Thursday, April 5, 2012

Entrepreneurship: Creativity & Ingenuity Now

Source: ASIDE, 2012
Building on our earlier posts about entrepreneurship in the elementary classroom and whether it is possible to raise entrepreneurs, we believe when kids are given the opportunity to be creative in their thinking and to actually take their idea to fruition, they begin to picture themselves as entrepreneurs. We can see the results this year with our current 6th graders who went through the entrepreneur project last year. We introduced the concept of social entrepreneurship with them, and they now are putting together their ideas to raise money for a cause, such as the school’s Pencils for Peace program, or are making a loan through the Kiva organization to help others around the world. What we noticed was that the 6th graders went straight to work on coming up with a concept for a project and could see the benefit from the work they went through the year before, because they knew exactly what to do.

Source: Kid Entrepreneurs
The process of trial and error to figure out problems with regard to construction, cost, and time makes kids think on their feet. It builds essential life skills that they need to know. It helps develop their ability to be creative problem solvers, work independently, and deal with the possibility of failure. Above all, it lets them think creatively, which is at the top of Bloom’s taxonomy. It is also at the top of the list for what Chief Executive Officers (CEOs) think, too. The IBM 2010 Global CEO Study surveyed 1500 CEOs in 60 countries and 33 industries from around the world. They ranked creativity as the most important factor for future success. Without this skill, it will be difficult to adapt to changes in a fast-paced, growing, complex world.

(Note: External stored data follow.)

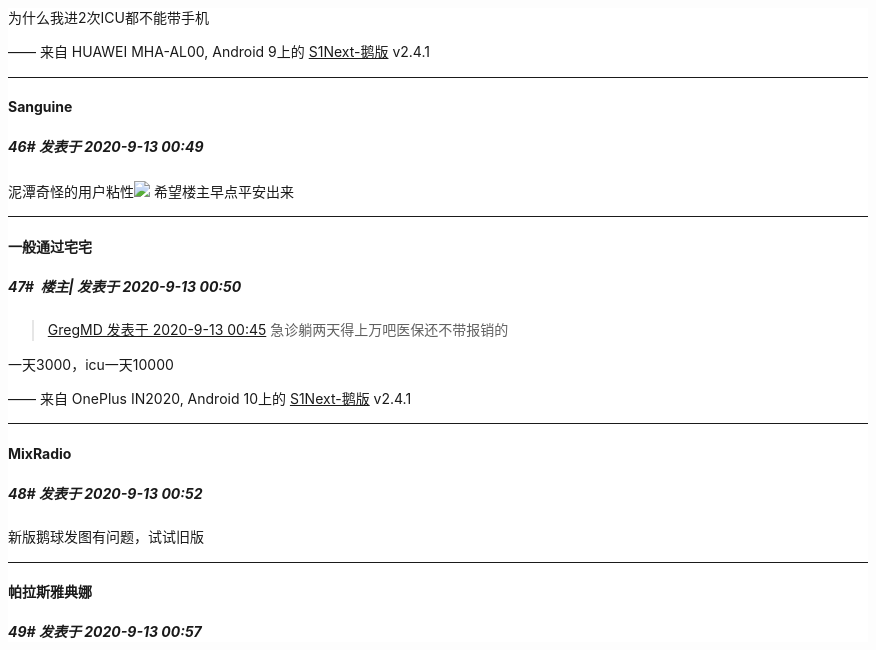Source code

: 


为什么我进2次ICU都不能带手机

—— 来自 HUAWEI MHA-AL00, Android 9上的 [S1Next-鹅版](https://github.com/ykrank/S1-Next/releases) v2.4.1







-----

####  Sanguine  
##### 46#       发表于 2020-9-13 00:49




泥潭奇怪的用户粘性<img src="https://static.saraba1st.com/image/smiley/face2017/174.png" referrerpolicy="no-referrer"> 希望楼主早点平安出来







-----

####  一般通过宅宅  
##### 47#         楼主| 发表于 2020-9-13 00:50



<blockquote><a href="httphttps://bbs.saraba1st.com/2b/forum.php?mod=redirect&amp;goto=findpost&amp;pid=48719072&amp;ptid=1959572" target="_blank">GregMD 发表于 2020-9-13 00:45</a>
急诊躺两天得上万吧医保还不带报销的</blockquote>
一天3000，icu一天10000

—— 来自 OnePlus IN2020, Android 10上的 [S1Next-鹅版](https://github.com/ykrank/S1-Next/releases) v2.4.1







-----

####  MixRadio  
##### 48#       发表于 2020-9-13 00:52




新版鹅球发图有问题，试试旧版







-----

####  帕拉斯雅典娜  
##### 49#       发表于 2020-9-13 00:57

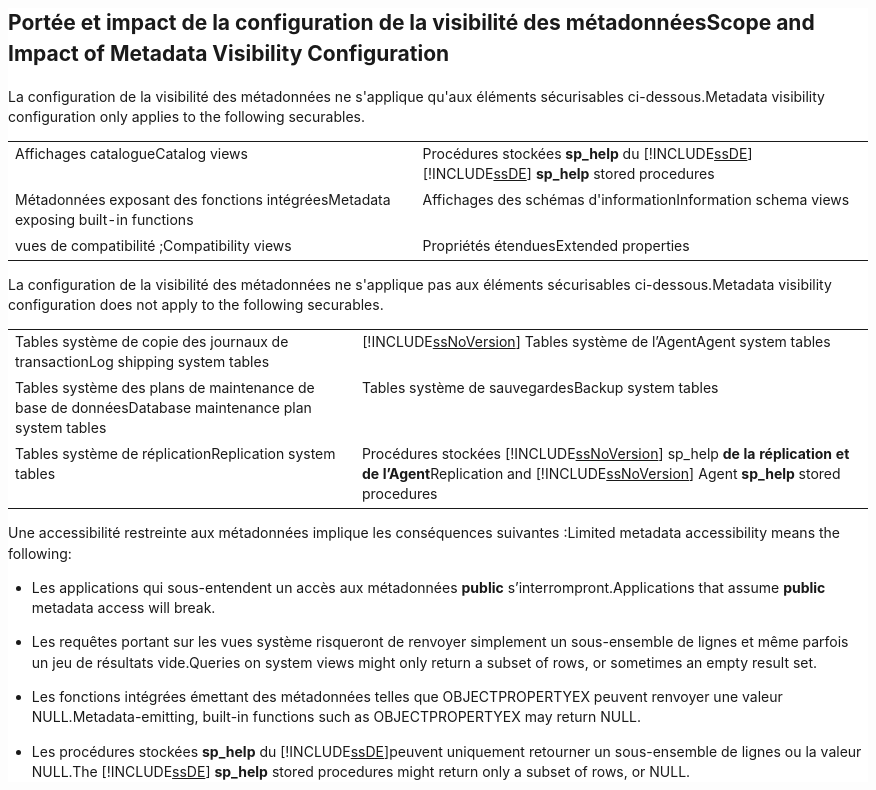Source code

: ## <a name="scope-and-impact-of-metadata-visibility-configuration"></a><span data-ttu-id="1004f-106">Portée et impact de la configuration de la visibilité des métadonnées</span><span class="sxs-lookup"><span data-stu-id="1004f-106">Scope and Impact of Metadata Visibility Configuration</span></span>  
 <span data-ttu-id="1004f-107">La configuration de la visibilité des métadonnées ne s'applique qu'aux éléments sécurisables ci-dessous.</span><span class="sxs-lookup"><span data-stu-id="1004f-107">Metadata visibility configuration only applies to the following securables.</span></span>  
  
|||  
|-|-|  
|<span data-ttu-id="1004f-108">Affichages catalogue</span><span class="sxs-lookup"><span data-stu-id="1004f-108">Catalog views</span></span>|<span data-ttu-id="1004f-109">Procédures stockées **sp_help** du [!INCLUDE[ssDE](../../includes/ssde-md.md)]</span><span class="sxs-lookup"><span data-stu-id="1004f-109">[!INCLUDE[ssDE](../../includes/ssde-md.md)] **sp_help** stored procedures</span></span>|  
|<span data-ttu-id="1004f-110">Métadonnées exposant des fonctions intégrées</span><span class="sxs-lookup"><span data-stu-id="1004f-110">Metadata exposing built-in functions</span></span>|<span data-ttu-id="1004f-111">Affichages des schémas d'information</span><span class="sxs-lookup"><span data-stu-id="1004f-111">Information schema views</span></span>|  
|<span data-ttu-id="1004f-112">vues de compatibilité ;</span><span class="sxs-lookup"><span data-stu-id="1004f-112">Compatibility views</span></span>|<span data-ttu-id="1004f-113">Propriétés étendues</span><span class="sxs-lookup"><span data-stu-id="1004f-113">Extended properties</span></span>|  
  
 <span data-ttu-id="1004f-114">La configuration de la visibilité des métadonnées ne s'applique pas aux éléments sécurisables ci-dessous.</span><span class="sxs-lookup"><span data-stu-id="1004f-114">Metadata visibility configuration does not apply to the following securables.</span></span>  
  
|||  
|-|-|  
|<span data-ttu-id="1004f-115">Tables système de copie des journaux de transaction</span><span class="sxs-lookup"><span data-stu-id="1004f-115">Log shipping system tables</span></span>|[!INCLUDE[ssNoVersion](../../includes/ssnoversion-md.md)] <span data-ttu-id="1004f-116">Tables système de l’Agent</span><span class="sxs-lookup"><span data-stu-id="1004f-116">Agent system tables</span></span>|  
|<span data-ttu-id="1004f-117">Tables système des plans de maintenance de base de données</span><span class="sxs-lookup"><span data-stu-id="1004f-117">Database maintenance plan system tables</span></span>|<span data-ttu-id="1004f-118">Tables système de sauvegardes</span><span class="sxs-lookup"><span data-stu-id="1004f-118">Backup system tables</span></span>|  
|<span data-ttu-id="1004f-119">Tables système de réplication</span><span class="sxs-lookup"><span data-stu-id="1004f-119">Replication system tables</span></span>|<span data-ttu-id="1004f-120">Procédures stockées [!INCLUDE[ssNoVersion](../../includes/ssnoversion-md.md)] sp_help **de la réplication et de l’Agent**</span><span class="sxs-lookup"><span data-stu-id="1004f-120">Replication and [!INCLUDE[ssNoVersion](../../includes/ssnoversion-md.md)] Agent **sp_help** stored procedures</span></span>|  
  
 <span data-ttu-id="1004f-121">Une accessibilité restreinte aux métadonnées implique les conséquences suivantes :</span><span class="sxs-lookup"><span data-stu-id="1004f-121">Limited metadata accessibility means the following:</span></span>  
  
-   <span data-ttu-id="1004f-122">Les applications qui sous-entendent un accès aux métadonnées **public** s’interrompront.</span><span class="sxs-lookup"><span data-stu-id="1004f-122">Applications that assume **public** metadata access will break.</span></span>  
  
-   <span data-ttu-id="1004f-123">Les requêtes portant sur les vues système risqueront de renvoyer simplement un sous-ensemble de lignes et même parfois un jeu de résultats vide.</span><span class="sxs-lookup"><span data-stu-id="1004f-123">Queries on system views might only return a subset of rows, or sometimes an empty result set.</span></span>  
  
-   <span data-ttu-id="1004f-124">Les fonctions intégrées émettant des métadonnées telles que OBJECTPROPERTYEX peuvent renvoyer une valeur NULL.</span><span class="sxs-lookup"><span data-stu-id="1004f-124">Metadata-emitting, built-in functions such as OBJECTPROPERTYEX may return NULL.</span></span>  
  
-   <span data-ttu-id="1004f-125">Les procédures stockées **sp_help** du [!INCLUDE[ssDE](../../includes/ssde-md.md)]peuvent uniquement retourner un sous-ensemble de lignes ou la valeur NULL.</span><span class="sxs-lookup"><span data-stu-id="1004f-125">The [!INCLUDE[ssDE](../../includes/ssde-md.md)] **sp_help** stored procedures might return only a subset of rows, or NULL.</span></span>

While many of the ideas that our students come up with are not totally new, it is the process of trying to develop a business from its first inkling to its final execution that’s important. Not everything needs to be new and original. Sometimes a simple improvement can change the way people think. In a recent Wall Street Journal Classroom Edition newspaper article, “Re-inventing Inventing,” Andy Jordan described how a new company called Quirky uses the power of the community to select new ideas to take from design to market.



It astonished our kids that the simple concept of changing an electrical power strip from rigid to flexible generated 22-year-old Jake Zien approximately $30,000 a month since his invention, Pivot Power, went on sale. It is stories like these that play a role in making real-world connections and inspiring kids to think differently. Sometimes a small change can make a huge difference. Best-selling author Peter Sims makes this point throughout his book, Little Bets: How Breakthrough Ideas Emerge From Small Discoveries.



Quirky is just one of a handful of online businesses that seek to make the invention process more open to amateurs with bright ideas. “Our job is to act as sort of shepherds of our inventions,” says Quirky’s 24-year-old founder, Ben Kaufman. “People will submit ideas to the site in various forms." For him, "Invention is just sort of ingrained in us as human beings. If you look at kids playing, they’re inventing,” says Kaufman. “And for some reason, just society or whatever it is just scrapes it all away from you, and makes you feel like you can’t do it.” (WSJ Classroom)

We want our students to be inventive with their approaches to learning new things, playing with ideas, and creating ways of seeing differently. We shepherd them daily through lessons, and so why not shepherd them as entrepreneurs?

Our goal is to carry entrepreneurship in some facet through our entire middle school to keep kids thinking that their ideas matter and could very well be the next big thing. We can't guarantee we can raise entrepreneurs, but we can definitely get them to think like ones.